Limit how often your family drinks 100% fruit juice

Fruit juice has more vitamins, minerals, and other nutrients than sugary sodas or fruit juice drinks, like punch. But 100% fruit juices also have a lot of sugar and often just as many calories as sodas. Plus, it's easy to drink way more calories than you realize. Limit 100% juice to no more than a single serving per day -- 8 ounces for you and older kids, only 6 ounces for young kids.

Make sure your child eats breakfast every day. 

If time is an issue, choose items to eat on the run, such as peanut butter on toast. If your child doesn't like the taste of foods usually served at breakfast, any healthy option will do -- it doesn't have to be a "breakfast food."

Decrease TV time gradually to less than two hours a day. 

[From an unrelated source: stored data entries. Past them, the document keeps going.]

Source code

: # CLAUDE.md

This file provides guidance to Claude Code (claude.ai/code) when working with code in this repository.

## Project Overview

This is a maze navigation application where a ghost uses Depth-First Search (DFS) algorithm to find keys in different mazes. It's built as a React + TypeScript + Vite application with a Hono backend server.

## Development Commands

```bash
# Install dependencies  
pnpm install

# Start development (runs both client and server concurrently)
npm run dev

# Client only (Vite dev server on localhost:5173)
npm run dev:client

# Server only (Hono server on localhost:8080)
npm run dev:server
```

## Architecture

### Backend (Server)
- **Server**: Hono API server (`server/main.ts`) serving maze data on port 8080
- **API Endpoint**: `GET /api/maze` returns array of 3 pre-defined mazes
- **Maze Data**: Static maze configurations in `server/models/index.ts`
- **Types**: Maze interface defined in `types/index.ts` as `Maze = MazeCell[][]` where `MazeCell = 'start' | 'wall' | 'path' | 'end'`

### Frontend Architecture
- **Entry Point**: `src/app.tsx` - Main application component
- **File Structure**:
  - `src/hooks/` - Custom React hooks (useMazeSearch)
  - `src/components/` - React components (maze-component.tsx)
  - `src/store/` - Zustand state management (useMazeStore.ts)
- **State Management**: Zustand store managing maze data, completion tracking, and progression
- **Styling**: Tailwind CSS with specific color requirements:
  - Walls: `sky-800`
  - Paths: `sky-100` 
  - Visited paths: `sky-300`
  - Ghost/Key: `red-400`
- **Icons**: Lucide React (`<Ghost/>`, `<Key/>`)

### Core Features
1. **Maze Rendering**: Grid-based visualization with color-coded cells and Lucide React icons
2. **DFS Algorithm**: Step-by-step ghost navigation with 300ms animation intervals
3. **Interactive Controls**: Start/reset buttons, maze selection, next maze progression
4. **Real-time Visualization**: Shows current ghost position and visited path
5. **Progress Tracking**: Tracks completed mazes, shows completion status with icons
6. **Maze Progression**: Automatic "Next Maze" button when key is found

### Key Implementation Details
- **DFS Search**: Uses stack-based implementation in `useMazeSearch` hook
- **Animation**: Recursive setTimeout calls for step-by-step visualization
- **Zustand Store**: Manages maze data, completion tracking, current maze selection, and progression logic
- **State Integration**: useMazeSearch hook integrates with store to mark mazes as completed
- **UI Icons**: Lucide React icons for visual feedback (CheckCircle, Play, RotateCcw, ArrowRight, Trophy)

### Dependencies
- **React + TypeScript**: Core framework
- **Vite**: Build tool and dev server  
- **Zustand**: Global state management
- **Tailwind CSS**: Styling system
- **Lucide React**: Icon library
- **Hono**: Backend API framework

And put physical activity in its place. To help motivate your overweight child, have her make a list of activities she enjoys and can do instead of screen time.

Increase your child's daily physical activity. 

Gradually build up to the goal of having your child be physically active for at least one hour a day. Look for little ways throughout the day to get him moving, such as doing squats or knee raises while brushing his teeth or doing jumping jacks during commercials while watching a morning cartoon.

Prepare more meals at home and become restaurant savvy. 

When you cook at home, you can control what you put in food. It is often hard to judge whether meals at restaurants are nutritional gems or calorie -- or salt -- bombs. At home, you can read labels, use healthier ingredients, and control how much sugar you use.

When you do eat out, help your family make healthy choices: Skip the bread before the meal. Start off with a salad or vegetable appetizer. Choose foods in their most natural states, such as grilled chicken instead of chicken nuggets. And if you're having dessert -- share it.


If after three to six months those changes aren't enough to help your child maintain her weight as she grows, the guidelines recommend seeking help from an expert in pediatric obesity.

When intensive lifestyle changes don't work to help your child lose a small to moderate amount of weight within six months, your child's health care provider has other options to help, including more structured, medically supervised programs designed for kids.